▶ _WHAT NEEDS TO BE DONE_: In the copy, include no images. Reproduce the entries exactly.

▶ _TASK DATA_:
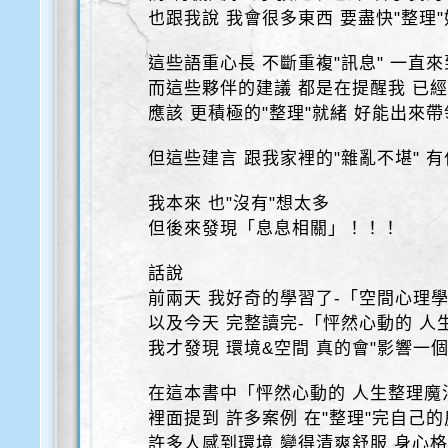
也跟我說 我會很多東西 要盡快"整理"
這些語重心長 不斷重複"訊息" 一直
而這些夥伴的建議 都是在提醒我 已
應該 更積極的"整理"就緒 好能出來
但這些建言 跟我家裡的"雜亂不堪" 
我本來 也"沒有"想太多
但後來發現「息息相關」！！！
話說
前兩天 我好奇的學習了-「空間心理學
以及今天 完整讀完-「怦然心動的 人
我才發現 環境&空間 真的會"影響一個
在這本書中「怦然心動的 人生整理魔
裡面提到 許多案例 在"整理"完自己
許多人感到環境 變得清爽舒服 身心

▶ _EXERCISE OUTPUT_:
也跟我說 我會很多東西 要盡快"整理"
這些語重心長 不斷重複"訊息" 一直
而這些夥伴的建議 都是在提醒我 已
應該 更積極的"整理"就緒 好能出來
但這些建言 跟我家裡的"雜亂不堪" 
我本來 也"沒有"想太多
但後來發現「息息相關」！！！
話說
前兩天 我好奇的學習了-「空間心理學
以及今天 完整讀完-「怦然心動的 人
我才發現 環境&空間 真的會"影響一個
在這本書中「怦然心動的 人生整理魔
裡面提到 許多案例 在"整理"完自己
許多人感到環境 變得清爽舒服 身心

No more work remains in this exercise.